There has been detailed engagement involving the parties to the dispute, most recently at the WRC, both yesterday and this week. The dispute relates to a particular pay increase arising from a job evaluation process. All 10,000 of the staff involved will receive a pay increase of 2.75% this year. That is in the bag and half of it has been paid already, with the rest to be paid in September. The vast majority will also receive an incremental pay increase. It is about the timing of a third pay increase this year - the pay increase that arises from the job evaluation process.
The Government accepts the outcome of the job evaluation process. What is in dispute is how it will be funded, how it will be timed and, therefore, how it will be phased in. The initial response from the Government side - the employer's side - was that it should be paid in 2021 when all of the evaluation process was complete. It is not yet fully complete; I believe three phases of five have been completed. However, to try to come to an agreement in the past couple of days, the employer's side - the Government side - agreed to begin to phase in the pay increases this year.
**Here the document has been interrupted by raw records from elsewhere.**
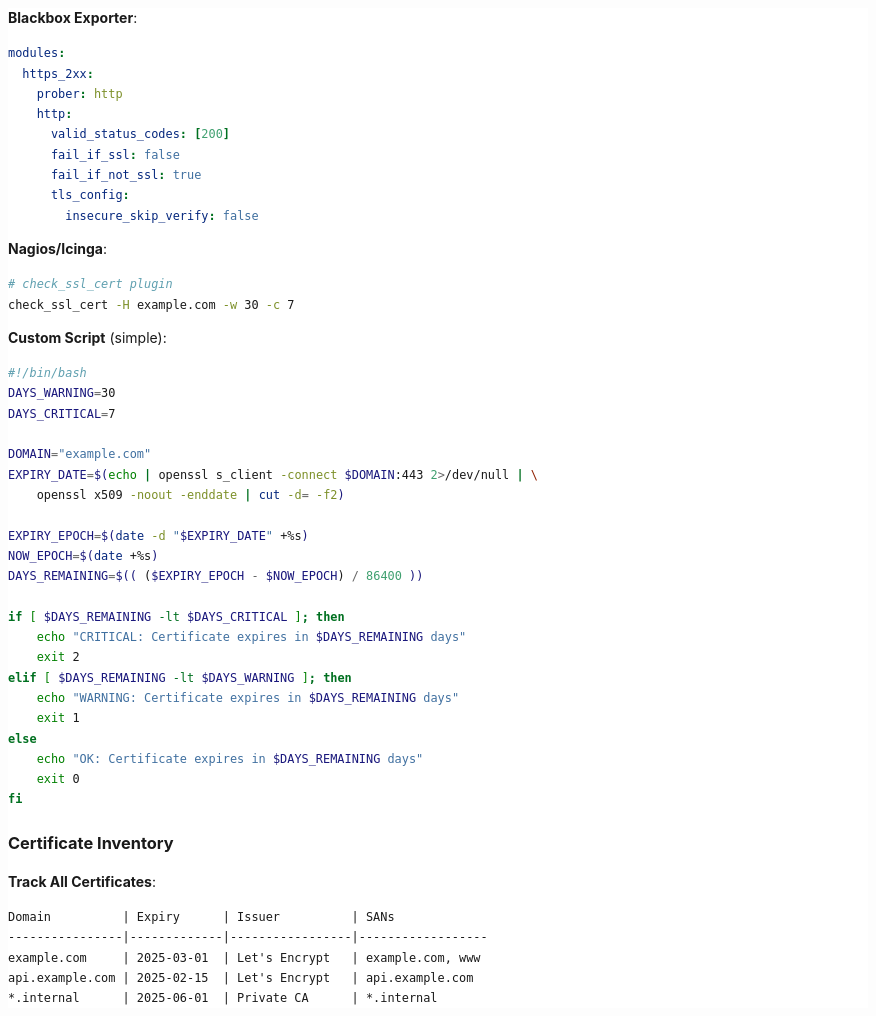 **Blackbox Exporter**:
```yaml
modules:
  https_2xx:
    prober: http
    http:
      valid_status_codes: [200]
      fail_if_ssl: false
      fail_if_not_ssl: true
      tls_config:
        insecure_skip_verify: false
```

**Nagios/Icinga**:
```bash
# check_ssl_cert plugin
check_ssl_cert -H example.com -w 30 -c 7
```

**Custom Script** (simple):
```bash
#!/bin/bash
DAYS_WARNING=30
DAYS_CRITICAL=7

DOMAIN="example.com"
EXPIRY_DATE=$(echo | openssl s_client -connect $DOMAIN:443 2>/dev/null | \
    openssl x509 -noout -enddate | cut -d= -f2)

EXPIRY_EPOCH=$(date -d "$EXPIRY_DATE" +%s)
NOW_EPOCH=$(date +%s)
DAYS_REMAINING=$(( ($EXPIRY_EPOCH - $NOW_EPOCH) / 86400 ))

if [ $DAYS_REMAINING -lt $DAYS_CRITICAL ]; then
    echo "CRITICAL: Certificate expires in $DAYS_REMAINING days"
    exit 2
elif [ $DAYS_REMAINING -lt $DAYS_WARNING ]; then
    echo "WARNING: Certificate expires in $DAYS_REMAINING days"
    exit 1
else
    echo "OK: Certificate expires in $DAYS_REMAINING days"
    exit 0
fi
```

### Certificate Inventory

**Track All Certificates**:
```
Domain          | Expiry      | Issuer          | SANs
----------------|-------------|-----------------|------------------
example.com     | 2025-03-01  | Let's Encrypt   | example.com, www
api.example.com | 2025-02-15  | Let's Encrypt   | api.example.com
*.internal      | 2025-06-01  | Private CA      | *.internal
```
Even though there is no provision for it in the budget, out of good will and in an effort to resolve the dispute, an offer was made to begin phasing in the increases from 2019. It will be a third increase on top of an incremental pay increase and the 2.75% being received under the public service stability agreement, PSSA. Unfortunately, the offer was not accepted by the unions which have now decided to go ahead with the strike. The offer made last Friday stands - for the dispute to go to the Labour Court for binding arbitration. Where disputes cannot be resolved, where they are intractable, where it has not been possible to find a compromise at the WRC, in the past we have gone to the Labour Court. The employer's side - the Government side - is willing to go to the Labour Court for a binding determination. We regret that the union side is not willing to do so. It is unusual for a union to refuse to go to the Labour Court.